Thursday, 12 July 2012

The Great Bankster Hunt Begins.


Baltic Dry Index. 1146 -14

LIR Gold Target by 2019: $30,000.  Revised due to QE programs.

Why did I take up stealing? To live better, to own things I couldn't afford, to acquire this good taste that you now enjoy and which I should be very reluctant to give up.

Barclays Bank, with apologies to Cary Grant. To Catch A Thief.

For more on America’s great bankster hunt just getting underway, scroll down to Crooks Corner. Suffice to say, this is not a good time to be a bankster connected to Liebor. How does that extradition treaty work with the USA? European Arrest Warrant anyone? If it wasn’t so sad it would be funny.

But first this. The best of 2012 is probably behind us. Euroland is committing economic suicide with the last instalments coming in Spain and Italy yesterday. More on that later. America has probably entered recession, but for confirmation we will have to wait for the lagging revisions. A massive drought has created a classic weather market in the grain futures markets, which will eventually show up in food price inflation and a lower GDP. A panicky Fed seems about to unleash another round of Quantitative Easing. A sure sign that their internal numbers are dire. The previous rounds of QE accomplished very little, although it’s impossible to know what would have happened without it. The extremely weak Baltic Dry Index rally already seems to have stalled.

» Task prompt:
For each statement, answer yes or no on whether it agrees with the bankster hunt post, and quote the deciding words: 1. The post says America has definitely entered recession. 2. The post expects the drought to lead to food price inflation. 3. The post puts the LIR gold target by 2019 at $30,000. The data that comes next has no connection to the bankster hunt post.

» Supplied material:
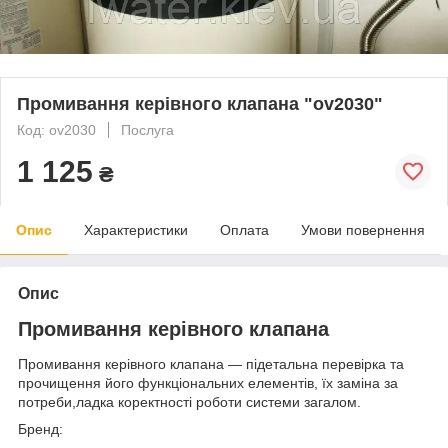
Промивання керівного клапана "ov2030"
Код: ov2030
Послуга
1 125
₴
Опис
Характеристики
Оплата
Умови повернення
Опис
Промивання керівного клапана
Промивання керівного клапана — підетальна перевірка та
прочищення його функціональних елементів, їх заміна за
потреби,ладка коректності роботи системи загалом.
Бренд: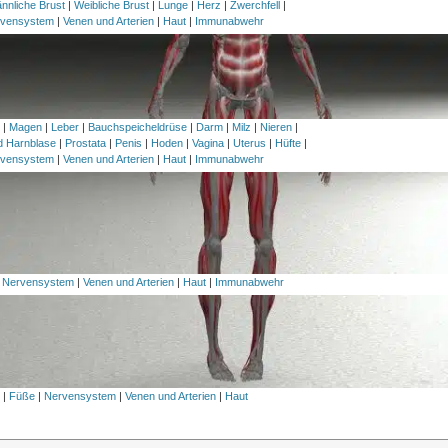
nnliche Brust
|
Weibliche Brust
|
Lunge
|
Herz
|
Zwerchfell
|
vensystem
|
Venen und Arterien
|
Haut
|
Immunabwehr
h
|
Magen
|
Leber
|
Bauchspeicheldrüse
|
Darm
|
Milz
|
Nieren
|
nd Harnblase
|
Prostata
|
Penis
|
Hoden
|
Vagina
|
Uterus
|
Hüfte
|
vensystem
|
Venen und Arterien
|
Haut
|
Immunabwehr
|
Nervensystem
|
Venen und Arterien
|
Haut
|
Immunabwehr
l
|
Füße
|
Nervensystem
|
Venen und Arterien
|
Haut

» Written solution:
1. No: "America has probably entered recession, but for confirmation we will have to wait for the lagging revisions."
2. Yes: "A massive drought has created a classic weather market in the grain futures markets, which will eventually show up in food price inflation and a lower GDP."
3. Yes: "LIR Gold Target by 2019: $30,000."